Exercise details: Quote exactly and only this range of lines in the data below: the line that holds "fx_px: 2567" to the line that holds "f_number: 9", both included.

+++ Provided data +++

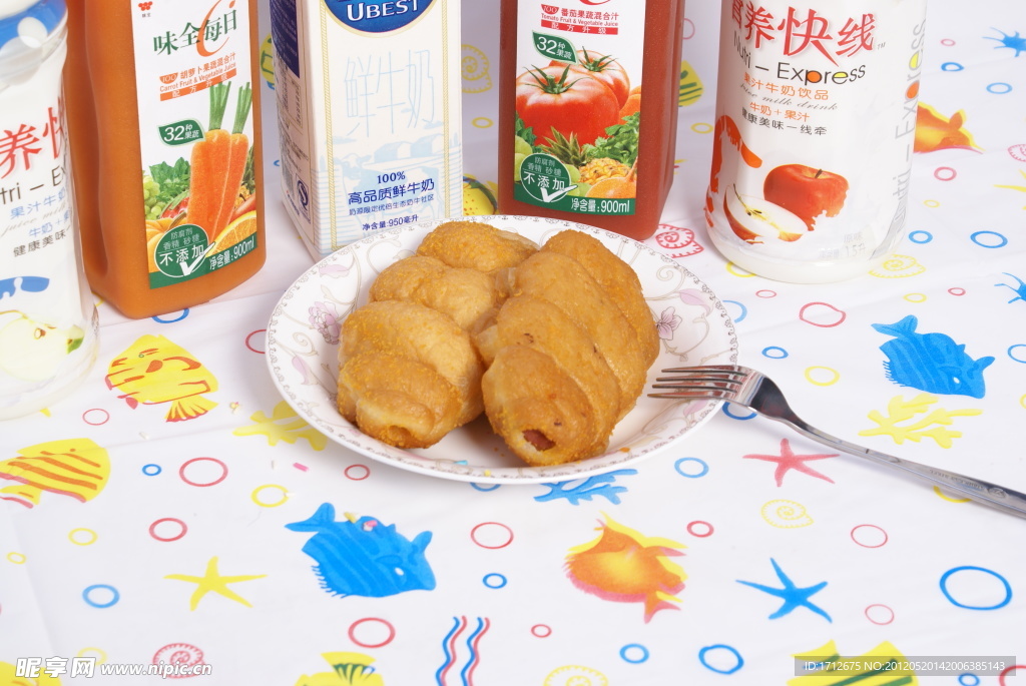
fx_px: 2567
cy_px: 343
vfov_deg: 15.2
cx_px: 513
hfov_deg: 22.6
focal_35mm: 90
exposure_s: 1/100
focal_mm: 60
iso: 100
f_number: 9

+++
+++ Provided data +++

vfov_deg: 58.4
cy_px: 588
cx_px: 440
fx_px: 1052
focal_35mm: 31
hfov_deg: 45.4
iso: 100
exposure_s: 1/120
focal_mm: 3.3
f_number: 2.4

+++

Result of this task:
fx_px: 2567
cy_px: 343
vfov_deg: 15.2
cx_px: 513
hfov_deg: 22.6
focal_35mm: 90
exposure_s: 1/100
focal_mm: 60
iso: 100
f_number: 9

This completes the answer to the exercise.